Department of Cardiology, Yangpu Hospital, School of Medicine, Tongji University, Shanghai, China.
Biomol Biomed. 2024 Sep 6;24(5):1199-1215. doi: 10.17305/bb.2024.10246.
Cardiac arrhythmias are often linked to the overactivity of cardiac fibroblasts (CFs). Investigating the impact of poly (ADP-ribose) polymerase 9 (PARP9) on Angiotensin II (Ang II)-induced fibroblast activation and the therapeutic effects of pirfenidone (PFD) offers valuable insights into cardiac arrhythmias. This study utilized weighted gene co-expression network analysis (WGCNA), differential gene expression (DEG) analysis, protein-protein interaction (PPI), and receiver operating characteristic (ROC) analysis on the GSE42955 dataset to identify the hub gene with a significant diagnostic value. The ImmuCellAI tool revealed an association between PARP9 and immune cell infiltration. Our in vitro assessments focused on the influence of PFD on myofibroblast differentiation, transforming growth factor-beta (TGF-β) expression, and Ang II-induced proliferation and migration in CFs. Additionally, we explored the impact on fibrosis markers and the TGF-β/Smad signaling pathway in the context of PARP9 overexpression. Analysis of the GSE42955 dataset revealed PARP9 as a central gene with high clinical diagnostic value, linked to seven types of immune cells. The in vitro studies demonstrated that PFD significantly mitigates Ang II-induced CF proliferation, migration, and fibrosis. It also reduces Ang II-induced PARP9 expression and decreases fibrosis markers, including TGF-β, collagen I, collagen III, and α-SMA. Notably, PARP9 overexpression can partially counteract PFD's inhibitory effects on CFs and modify the expression of fibronectin, CTGF, α-SMA, collagen I, collagen III, MMP2, MMP9, TGF-β, and p-Smad2/3 in the TGF-β/Smad signaling pathway. In summary, our findings suggest that PFD effectively counteracts the adverse effects of Ang II-induced CF proliferation and fibrosis, and modulates the TGF-β/Smad signaling pathway and PARP9 expression. This identifies a potential therapeutic approach for managing myocardial fibrosis.

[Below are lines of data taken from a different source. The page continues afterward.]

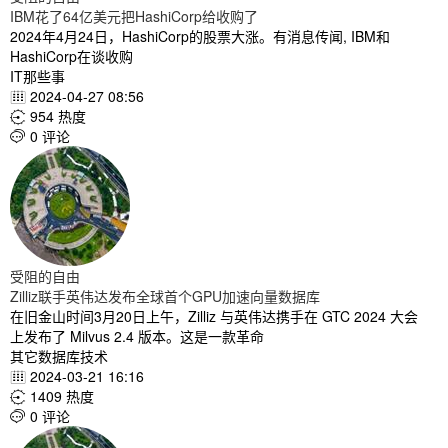
IBM花了64亿美元把HashiCorp给收购了
2024年4月24日，HashiCorp的股票大涨。有消息传闻, IBM和
HashiCorp在谈收购
IT那些事
2024-04-27 08:56

954 热度

0 评论

受阻的自由
Zilliz联手英伟达发布全球首个GPU加速向量数据库
在旧金山时间3月20日上午，Zilliz 与英伟达携手在 GTC 2024 大会
上发布了 Milvus 2.4 版本。这是一款革命
其它数据库技术
2024-03-21 16:16

1409 热度

0 评论

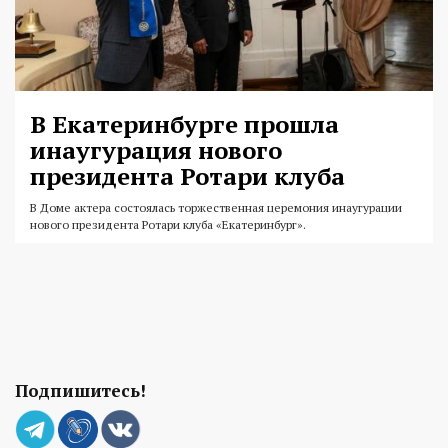
В Екатеринбурге прошла
инаугурация нового
президента Ротари клуба
В Доме актера состоялась торжественная церемония инаугурации
нового президента Ротари клуба «Екатеринбург».
Подпишитесь!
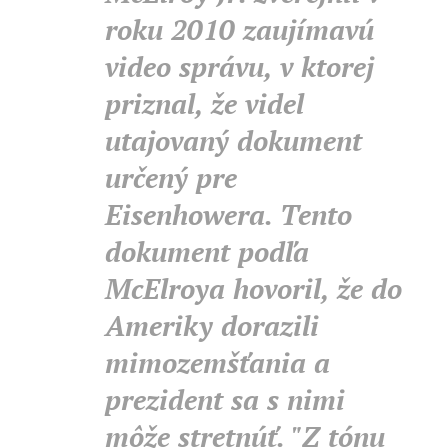
roku 2010 zaujímavú
video správu, v ktorej
priznal, že videl
utajovaný dokument
určený pre
Eisenhowera. Tento
dokument podľa
McElroya hovoril, že do
Ameriky dorazili
mimozemšťania a
prezident sa s nimi
môže stretnúť. "Z tónu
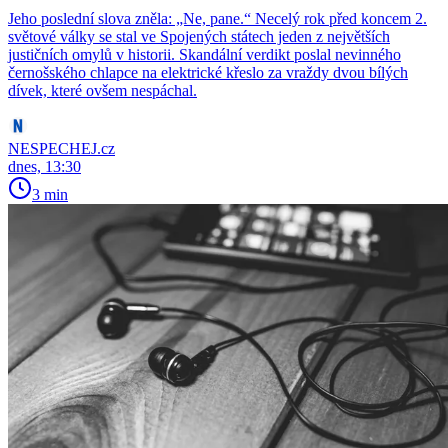
Jeho poslední slova zněla: „Ne, pane.“ Necelý rok před koncem 2.
světové války se stal ve Spojených státech jeden z největších
justičních omylů v historii. Skandální verdikt poslal nevinného
černošského chlapce na elektrické křeslo za vraždy dvou bílých
dívek, které ovšem nespáchal.
NESPECHEJ.cz
dnes, 13:30
3 min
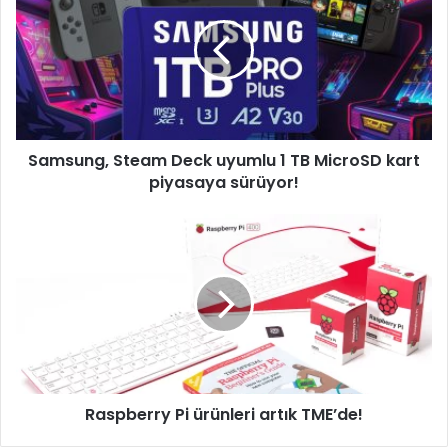
Deck
uyumlu
1
TB
MicroSD
kart
piyasaya
Samsung, Steam Deck uyumlu 1 TB MicroSD kart
sürüyor!
piyasaya sürüyor!
Raspberry
Pi
ürünleri
artık
TME’de!
Raspberry Pi ürünleri artık TME’de!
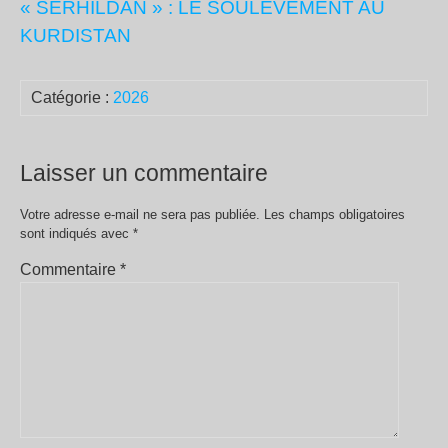
« SERHILDAN » : LE SOULÈVEMENT AU
KURDISTAN
Catégorie :
2026
Laisser un commentaire
Votre adresse e-mail ne sera pas publiée.
Les champs obligatoires
sont indiqués avec
*
Commentaire
*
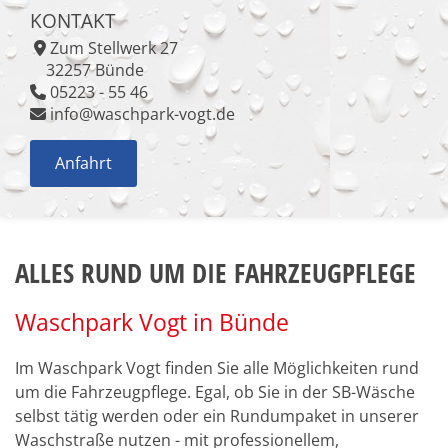
KONTAKT
Zum Stellwerk 27

32257 Bünde
05223 - 55 46

info@waschpark-vogt.de

Anfahrt
ALLES RUND UM DIE FAHRZEUGPFLEGE
Waschpark Vogt in Bünde
Im Waschpark Vogt finden Sie alle Möglichkeiten rund
um die Fahrzeugpflege. Egal, ob Sie in der SB-Wäsche
selbst tätig werden oder ein Rundumpaket in unserer
Waschstraße nutzen - mit professionellem,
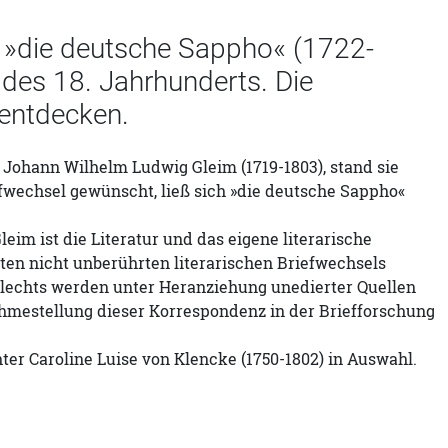
h »die deutsche Sappho« (1722-
 des 18. Jahrhunderts. Die
 entdecken.
 Johann Wilhelm Ludwig Gleim (1719-1803), stand sie
efwechsel gewünscht, ließ sich »die deutsche Sappho«
m ist die Literatur und das eigene literarische
ten nicht unberührten literarischen Briefwechsels
hlechts werden unter Heranziehung unedierter Quellen
nahmestellung dieser Korrespondenz in der Briefforschung
er Caroline Luise von Klencke (1750-1802) in Auswahl.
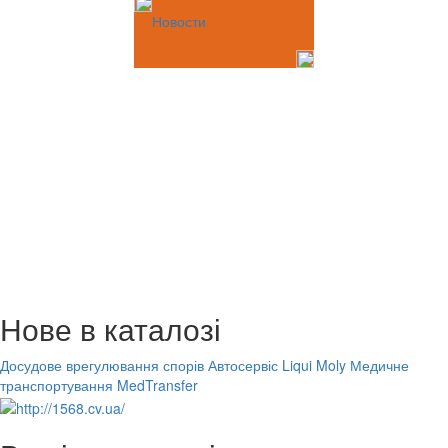
Новости
Нове в каталозі
Досудове врегулювання спорів
Автосервіс Liqui Moly
Медичне
транспортування MedTransfer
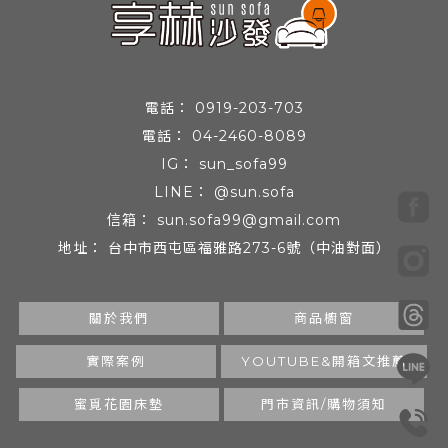
0919-203-703
04-2460-8089
sun_sofa99
@sun.sofa
sun.sofa99@gmail.com
台中市西屯區福雅路273-6號（中油對面）
關於我們
商品櫥窗
實際案例
YOUTUBE&開箱文推薦
蜜覓花園床墊
門市資訊/購物須知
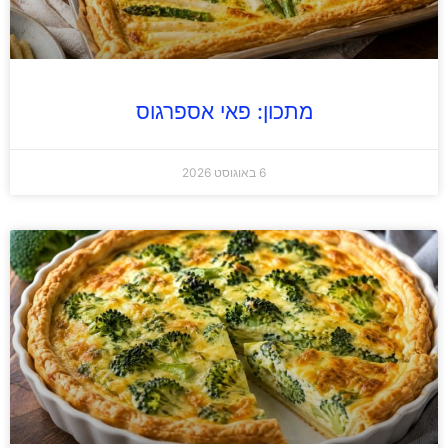
מתכון: פאי אספרגוס
6 באוגוסט 2026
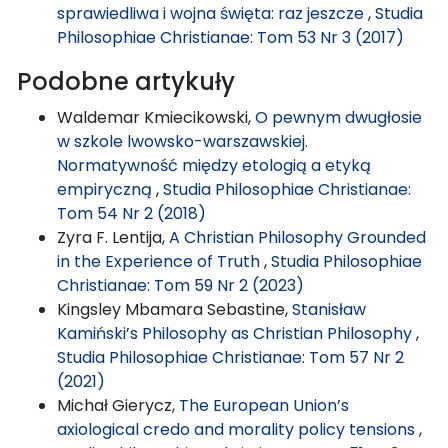
sprawiedliwa i wojna święta: raz jeszcze
,
Studia
Philosophiae Christianae: Tom 53 Nr 3 (2017)
Podobne artykuły
Waldemar Kmiecikowski,
O pewnym dwugłosie
w szkole lwowsko-warszawskiej.
Normatywność między etologią a etyką
empiryczną
,
Studia Philosophiae Christianae:
Tom 54 Nr 2 (2018)
Zyra F. Lentija,
A Christian Philosophy Grounded
in the Experience of Truth
,
Studia Philosophiae
Christianae: Tom 59 Nr 2 (2023)
Kingsley Mbamara Sebastine,
Stanisław
Kamiński’s Philosophy as Christian Philosophy
,
Studia Philosophiae Christianae: Tom 57 Nr 2
(2021)
Michał Gierycz,
The European Union’s
axiological credo and morality policy tensions
,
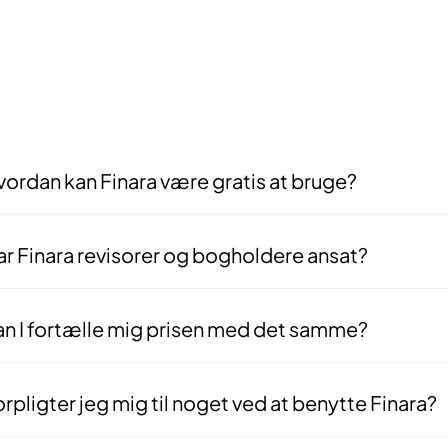
ordan kan Finara være gratis at bruge?
 er gratis for dig som virksomhed, fordi det er rådgiverne der betaler f
arbejde indgås — ikke før. Vores interesser er derfor fuldt på linje m
r Finara revisorer og bogholdere ansat?
 — vores matchningsteam består af deciderede fagfolk med baggrund i
er bogføring for dig, men bruger deres faglige indsigt til at gennemgå
tså med nogen, der ved hvad de snakker om.
an I fortælle mig prisen med det samme?
 — og det er med vilje. Alle virksomheder er forskellige, og vi laver i
g med, baseret på din specifikke opgave og situation.
rpligter jeg mig til noget ved at benytte Finara?
rhovedet ikke. Vores service er 100% uforpligtende. Du kan frit takke 
en forklaringer skyldige.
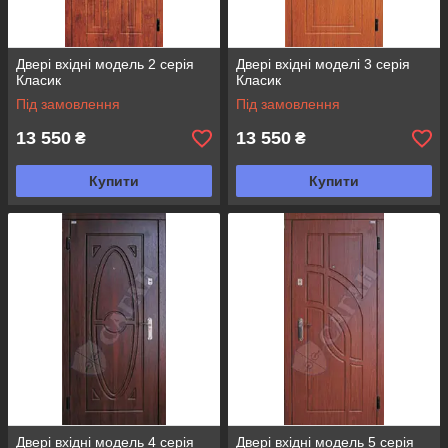
Двері вхідні модель 2 серія
Двері вхідні моделі 3 серія
Класик
Класик
Під замовлення
Під замовлення
13 550
13 550
₴
₴
Купити
Купити
Двері вхідні модель 4 серія
Двері вхідні модель 5 серія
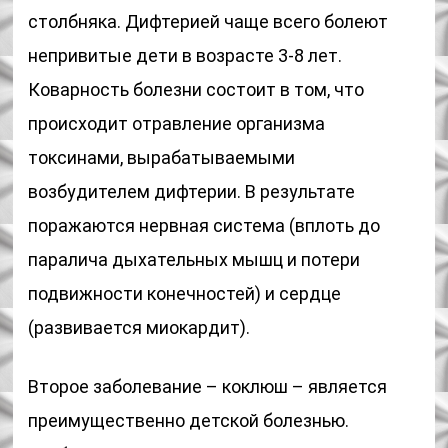
столбняка. Дифтерией чаще всего болеют
непривитые дети в возрасте 3-8 лет.
Коварность болезни состоит в том, что
происходит отравление организма
токсинами, вырабатываемыми
возбудителем дифтерии. В результате
поражаются нервная система (вплоть до
паралича дыхательных мышц и потери
подвижности конечностей) и сердце
(развивается миокардит).
Второе заболевание – коклюш – является
преимущественно детской болезнью.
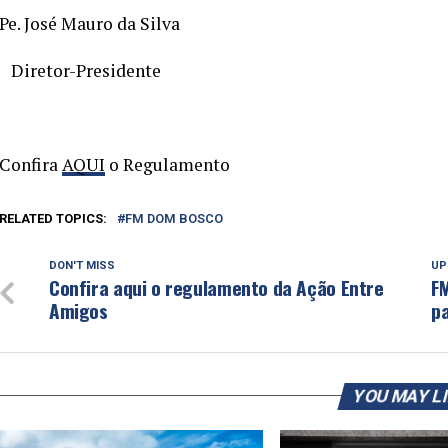
Pe. José Mauro da Silva
Diretor-Presidente
Confira
AQUI
o Regulamento
RELATED TOPICS:
FM DOM BOSCO
DON'T MISS
UP
Confira aqui o regulamento da Ação Entre
F
Amigos
pa
YOU MAY L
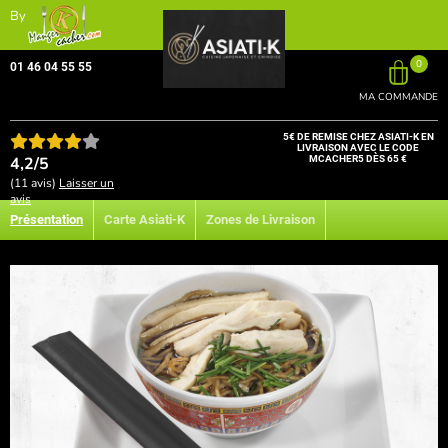
By
0
01 46 04 55 55
MA COMMANDE
5€ DE REMISE CHEZ ASIATI-K EN
LIVRAISON AVEC LE CODE
4,2/5
MCACHER5 DÈS 65 €
(11 avis)
Laisser un
avis
Présentation
Carte Asiati-K
Zones de Livraison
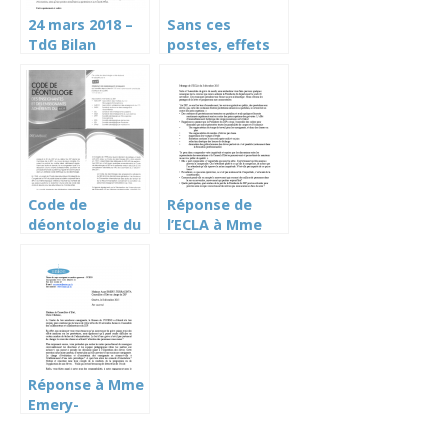
24 mars 2018 –
Sans ces
TdG Bilan
postes, effets
d’Anne Emery
négatifs à la
Torracinta
rentrée,
interview Anne
Emery-
Torracinta –
TdG du 28.11.19
Code de
Réponse de
déontologie du
l’ECLA à Mme
Syndicat des
Emery-
Enseignants
Torracinta à
Romands (SER)
propos de la
– 2012
grève des notes
Réponse à Mme
Emery-
Torracinta
concernant la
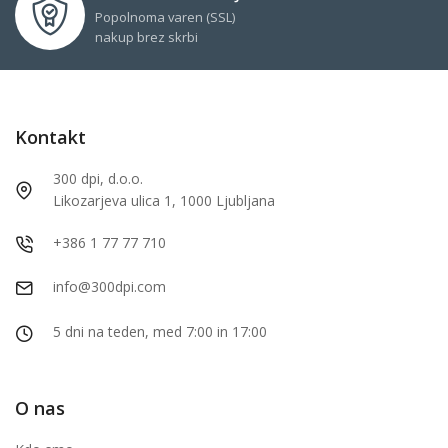
Popolnoma varen (SSL)
nakup brez skrbi
Kontakt
300 dpi, d.o.o.
Likozarjeva ulica 1, 1000 Ljubljana
+386 1 77 77 710
info@300dpi.com
5 dni na teden, med 7:00 in 17:00
O nas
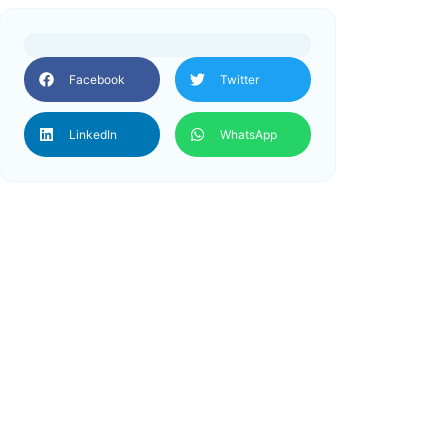
Facebook
Twitter
LinkedIn
WhatsApp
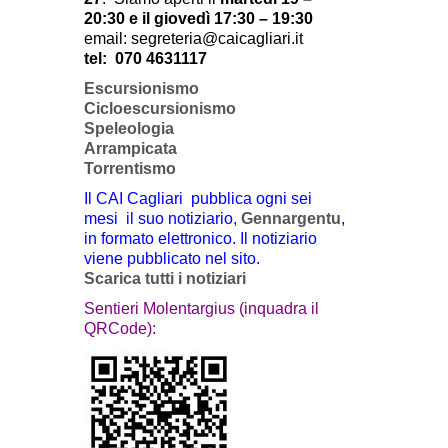
20:30 e il giovedì 17:30 – 19:30
email: segreteria@caicagliari.it
tel:
070 4631117
Escursionismo
Cicloescursionismo
Speleologia
Arrampicata
Torrentismo
Il CAI Cagliari pubblica ogni sei
mesi il suo notiziario,
Gennargentu
,
in formato elettronico. Il notiziario
viene pubblicato nel sito.
Scarica tutti i notiziari
Sentieri Molentargius (inquadra il
QRCode):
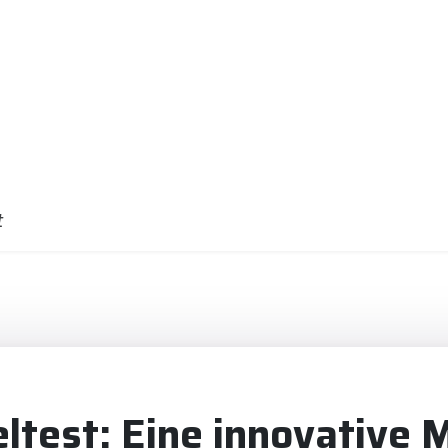
t
eltest: Eine innovative 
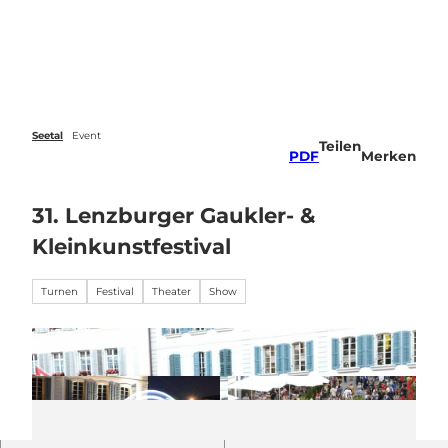
Z
u
Veranstaltungen
Webcams
Wetter
Suche
Menü
m
I
n
h
a
Seetal
Event
Teilen
l
PDF
Merken
t
31. Lenzburger Gaukler- &
Kleinkunstfestival
Turnen
Festival
Theater
Show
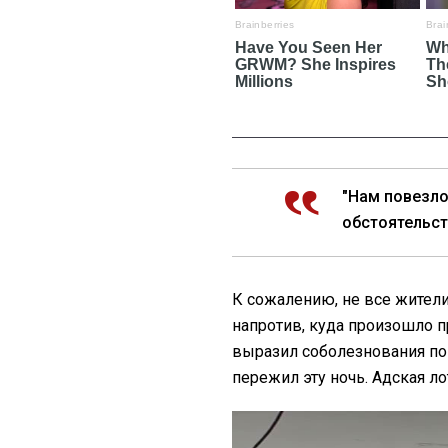
"Нам повезло
обстоятельств
К сожалению, не все жители
напротив, куда произошло п
выразил соболезнования пог
пережил эту ночь. Адская ло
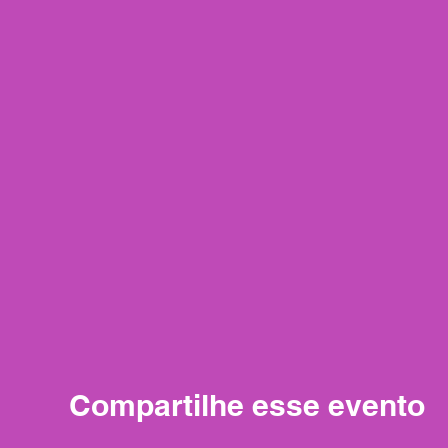
Compartilhe esse evento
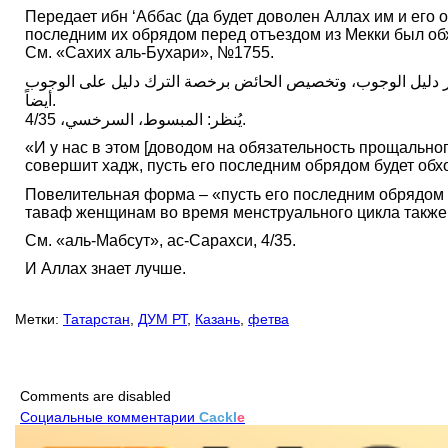
Передает ибн ‘Аббас (да будет доволен Аллах им и его 
последним их обрядом перед отъездом из Мекки был об
См. «Сахих аль-Бухари», №1755.
الْحَيْضِ"، والأمر دليل الوجوب، وتخصيص الحائض برخصة الترك دليل على الوجوب
أيضاً.
يُنظر: المبسوط، السرخسي، 4/35.
«И у нас в этом [доводом на обязательность прощальног
совершит хадж, пусть его последним обрядом будет об
Повелительная форма – «пусть его последним обрядом будет» – فَلْيَكُنْ آخِرُ عَهْدِهِمْ – указывает на обязательность, и оговорка о дозволенности 
таваф женщинам во время менструального цикла также 
См. «аль-Мабсут», ас-Сарахси, 4/35.
И Аллах знает лучше.
Метки:
Татарстан
,
ДУМ РТ
,
Казань
,
фетва
Comments are disabled
Социальные комментарии
Cackl
e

心律失常通常与心肌成纤维细胞(CFs)的过度活跃有关。研究多聚(ADP-核糖)聚合酶 9(PARP9)对血管紧张素 II(Ang II)诱导的成纤维细胞激活的影响以及吡非尼酮(PFD)的治疗效果,为心律失常的治疗提供了有价值的见解。本研究利用加权基因共表达网络分析(WGCNA)、差异基因表达(DEG)分析、蛋白质-蛋白质相互作用(PPI)和受试者工作特征(ROC)分析对 GSE42955 数据集进行分析,以确定具有显著诊断价值的关键基因。ImmuCellAI 工具揭示了 PARP9 与免疫细胞浸润之间的关联。我们的体外评估重点关注 PFD 对肌成纤维细胞分化、转化生长因子-β(TGF-β)表达以及 Ang II 诱导的 CF 增殖和迁移的影响。此外,我们还研究了 PARP9 过表达对纤维化标志物和 TGF-β/Smad 信号通路的影响。对 GSE42955 数据集的分析显示,PARP9 是一种具有高临床诊断价值的核心基因,与七种类型的免疫细胞有关。体外研究表明,PFD 可显著减轻 Ang II 诱导的 CF 增殖、迁移和纤维化。它还降低了 Ang II 诱导的 PARP9 表达和纤维化标志物,包括 TGF-β、胶原 I、胶原 III 和 α-SMA。值得注意的是,PARP9 的过表达可以部分抵消 PFD 对 CFs 的抑制作用,并改变纤维连接蛋白、CTGF、α-SMA、胶原 I、胶原 III、MMP2、MMP9、TGF-β和 TGF-β/Smad 信号通路中 p-Smad2/3 的表达。综上所述,我们的研究结果表明,PFD 可有效拮抗 Ang II 诱导的 CF 增殖和纤维化的不良作用,并调节 TGF-β/Smad 信号通路和 PARP9 的表达。这为心肌纤维化的治疗提供了一种潜在的治疗方法。